Texte à lire:
Nous avons tous des secrets. Et quelles que soient leurs natures, nous avons tous constaté combien il est fatiguant de les garder, de les préserver dans cette petite boîte mentale que nous possédons tous et que nous voulons bien garder scellée, hermétiquement. Il n’y a pourtant pas de honte à avoir des zones mystérieuses aux yeux des autres, et elles font même partie de la construction psychologique normale et saine de toute personne, notre fameux jardin secret qu’il convient d’entretenir. Mais il semblerait bien que notre cerveau ne l’entende pas ainsi. Car ce dernier n’est techniquement pas fait pour garder les secrets. Et pire que ça : à force de le contraindre à le faire, il n’y a pas que l’épuisement physique et mental qui nous guette, mais bel et bien la maladie. Explications…
Vous pensez que le plus fatiguant dans les secrets, c’est de les dissimuler ?

But de l'exercice:
Traduisez en anglais cette phrase du texte à lire sur les secrets : « Il n’y a pourtant pas de honte à avoir des zones mystérieuses aux yeux des autres, et elles font même partie de la construction psychologique normale et saine de toute personne, notre fameux jardin secret qu’il convient d’entretenir. » Les entrées n'ont aucun lien avec le texte à lire.

Entrées fournies:

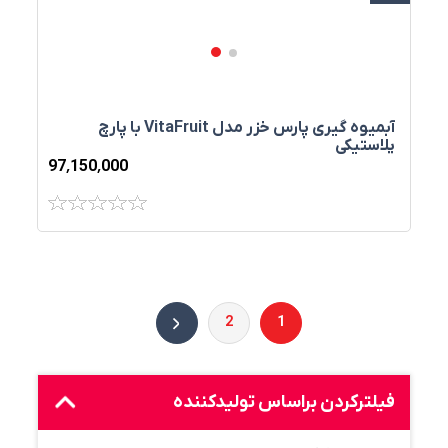
آبمیوه گیری پارس خزر مدل VitaFruit با پارچ
پلاستیکی
97٬150٬000
2
1
فیلترکردن براساس تولید‌کننده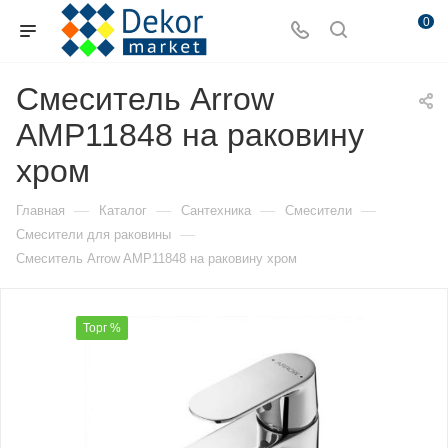
0
Смеситель Arrow
AMP11848 на раковину
хром
—
—
—
—
Главная
Каталог
Сантехника
Смесители
—
Смесители для раковины
Смеситель Arrow AMP11848 на раковину хром
Торг %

Réponse:
Yet there is no shame in having areas that stay mysterious to others, and they are even part of the normal, healthy psychological makeup of every person: our famous secret garden, which we should tend.